★ ★ ★ ☆ ☆
This latest real-life retelling makes it a genre hat-trick
for the Peter Berg-Mark Wahlberg duet, though the formula is showing signs of
wear. Wahlberg stars as a composite character cop, Tommy Saunders, caught up in
the events of the Boston Marathon bombings of 2013 and the subsequent manhunt.
I’ve so far held Berg in very high esteem after the
eye-gouging nihilism of Lone Survivor and
tragic visual mastery of Deepwater Horizon,
though the latter’s script issues have begun to take deeper root: Patriots Day tends to fall a tad on the flag-waving
side. It may entirely depend on where you draw the line between solidarity and jingoism,
but I think the film is at least somewhat self-aware enough to avoid such a
potentially divisive realm of thinking. A
steely Kevin Bacon plays FBI agent Richard DesLauriers, who impresses upon
everyone the dangers of even indirectly mentioning the terrorist’s chosen faith
in the immediate aftermath. As the attackers were not suicide bombers but
remained at large for several days, this danger is doubly felt.
The film is equally conscious about the inherent coldness of
situational recreations, which emerged as a necessity from day one – many felt
the decision to make the film so swiftly following the tragedy was a step too
far. As the mouthpiece for this disgust, Saunders is the only one to display
signs of protest at when a reconstruction of the scene is required for forensic
analysis, mere hours after the first blast.

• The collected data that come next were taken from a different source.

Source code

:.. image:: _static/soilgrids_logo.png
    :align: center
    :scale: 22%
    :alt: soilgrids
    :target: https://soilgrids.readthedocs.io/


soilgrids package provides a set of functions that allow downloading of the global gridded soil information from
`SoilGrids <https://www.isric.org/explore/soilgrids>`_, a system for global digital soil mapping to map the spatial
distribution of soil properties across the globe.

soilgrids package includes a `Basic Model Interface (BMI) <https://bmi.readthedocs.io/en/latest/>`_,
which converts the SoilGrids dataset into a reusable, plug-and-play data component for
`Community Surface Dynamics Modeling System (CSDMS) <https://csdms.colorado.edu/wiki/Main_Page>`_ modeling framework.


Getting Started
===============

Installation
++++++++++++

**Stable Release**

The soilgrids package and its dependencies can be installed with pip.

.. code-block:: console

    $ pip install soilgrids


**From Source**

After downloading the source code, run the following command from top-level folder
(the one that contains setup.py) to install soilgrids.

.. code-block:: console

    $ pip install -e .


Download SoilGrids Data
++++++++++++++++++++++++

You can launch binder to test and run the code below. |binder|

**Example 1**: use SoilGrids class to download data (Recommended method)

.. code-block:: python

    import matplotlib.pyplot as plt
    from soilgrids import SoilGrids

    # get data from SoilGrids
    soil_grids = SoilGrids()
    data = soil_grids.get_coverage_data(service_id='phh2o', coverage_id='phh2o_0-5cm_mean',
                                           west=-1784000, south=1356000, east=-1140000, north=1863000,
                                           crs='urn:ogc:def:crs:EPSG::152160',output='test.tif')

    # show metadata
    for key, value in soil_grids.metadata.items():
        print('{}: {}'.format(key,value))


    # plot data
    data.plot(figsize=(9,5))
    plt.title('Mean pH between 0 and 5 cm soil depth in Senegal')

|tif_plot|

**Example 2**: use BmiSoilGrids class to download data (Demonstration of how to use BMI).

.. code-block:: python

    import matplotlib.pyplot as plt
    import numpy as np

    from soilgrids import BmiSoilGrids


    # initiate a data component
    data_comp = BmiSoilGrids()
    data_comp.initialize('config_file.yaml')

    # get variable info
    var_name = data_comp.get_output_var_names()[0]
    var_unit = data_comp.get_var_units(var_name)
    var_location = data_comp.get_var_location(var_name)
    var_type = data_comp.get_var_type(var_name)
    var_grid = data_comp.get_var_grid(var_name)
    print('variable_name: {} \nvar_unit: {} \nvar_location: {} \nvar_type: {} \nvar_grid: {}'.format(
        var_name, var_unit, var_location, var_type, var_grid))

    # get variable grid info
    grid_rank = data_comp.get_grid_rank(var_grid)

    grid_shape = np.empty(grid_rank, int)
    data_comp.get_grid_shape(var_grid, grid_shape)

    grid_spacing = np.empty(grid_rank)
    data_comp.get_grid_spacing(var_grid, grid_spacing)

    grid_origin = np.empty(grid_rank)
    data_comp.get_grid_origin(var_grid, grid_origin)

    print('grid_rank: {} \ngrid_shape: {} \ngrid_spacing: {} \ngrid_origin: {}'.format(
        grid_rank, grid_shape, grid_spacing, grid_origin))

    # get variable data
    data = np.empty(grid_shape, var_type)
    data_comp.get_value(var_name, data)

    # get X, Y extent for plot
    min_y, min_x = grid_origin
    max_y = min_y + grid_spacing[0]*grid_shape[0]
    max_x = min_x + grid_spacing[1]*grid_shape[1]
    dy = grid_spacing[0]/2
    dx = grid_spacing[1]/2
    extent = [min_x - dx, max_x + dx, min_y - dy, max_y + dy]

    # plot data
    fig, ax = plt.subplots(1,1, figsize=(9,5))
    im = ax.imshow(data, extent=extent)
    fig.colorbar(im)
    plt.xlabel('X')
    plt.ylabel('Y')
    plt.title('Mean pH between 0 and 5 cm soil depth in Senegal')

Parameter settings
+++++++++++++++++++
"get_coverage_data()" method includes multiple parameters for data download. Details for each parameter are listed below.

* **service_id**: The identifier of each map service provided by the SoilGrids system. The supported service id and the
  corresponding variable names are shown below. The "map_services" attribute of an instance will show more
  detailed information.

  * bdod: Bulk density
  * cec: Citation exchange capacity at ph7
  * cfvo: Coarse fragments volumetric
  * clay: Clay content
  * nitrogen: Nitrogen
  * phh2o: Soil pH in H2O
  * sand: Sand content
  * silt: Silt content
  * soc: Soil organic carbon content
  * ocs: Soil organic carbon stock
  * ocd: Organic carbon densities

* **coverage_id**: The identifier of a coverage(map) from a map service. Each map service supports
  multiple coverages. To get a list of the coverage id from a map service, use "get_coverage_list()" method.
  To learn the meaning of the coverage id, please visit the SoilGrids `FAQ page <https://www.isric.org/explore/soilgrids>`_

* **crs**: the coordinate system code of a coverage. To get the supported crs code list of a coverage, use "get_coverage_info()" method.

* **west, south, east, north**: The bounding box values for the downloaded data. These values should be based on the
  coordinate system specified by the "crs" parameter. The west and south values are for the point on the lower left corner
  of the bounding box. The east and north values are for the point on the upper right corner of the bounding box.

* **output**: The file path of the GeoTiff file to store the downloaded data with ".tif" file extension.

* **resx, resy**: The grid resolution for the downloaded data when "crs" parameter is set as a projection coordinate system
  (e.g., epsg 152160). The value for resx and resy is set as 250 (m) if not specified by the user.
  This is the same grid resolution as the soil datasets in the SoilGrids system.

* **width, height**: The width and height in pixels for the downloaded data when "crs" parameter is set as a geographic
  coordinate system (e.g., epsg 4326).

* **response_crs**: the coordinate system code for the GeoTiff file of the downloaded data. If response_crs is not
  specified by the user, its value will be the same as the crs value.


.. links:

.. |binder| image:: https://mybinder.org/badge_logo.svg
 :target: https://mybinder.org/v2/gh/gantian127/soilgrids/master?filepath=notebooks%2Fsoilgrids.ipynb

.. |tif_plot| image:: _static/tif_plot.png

Wahlberg continues to shine as an everyman; though his
characters in Berg’s previous movies were based on actual people, they still
carried that sense of home-grown loyalty and indiscriminate anguish when their
respective worlds collapsed. Saunders is a fictional person, but feels as real as
Marcus Luttrell or Mike Williams, in dramatic contrast to the insufferable
science teacher from The Happening or
the beer-swigging dad in Transformers:
Age of Extinction. Berg’s realist style continues to extend to the
supporting faces on screen, too. Those introduced in various opening montages (a
love-struck young couple, a bright-eyed police officer, a Chinese student) are people
first, characters second.
Patriots Day takes
the shape of an epic thriller in lieu of a minute-by-minute playback, and (by
the very nature of how the events played out) occasionally feels stretched but
never overwrought. As the walls close in on the two perpetrators, it feels like
a long-gestating climax, for both the police forces and the audience. The finale
is respectful and satisfying, but the ‘Boston Strong’ coda emerges completely
from left-field. Up until the conclusion, Berg has never allowed displayed the city as a character
in itself, the preceding investigation solidly told but the huge array of
characters means there’s nothing like the burning urgency of Survivor nor Deepwater. Composer Steve Jablonsky is swapped out for Trent Reznor
and Atticus Ross, and the haunting Americana of his scores is sorely missed,
and endemic of what holds the film back from complete success. It’s a quality
effort, but the true emotional core is reduced to bookends.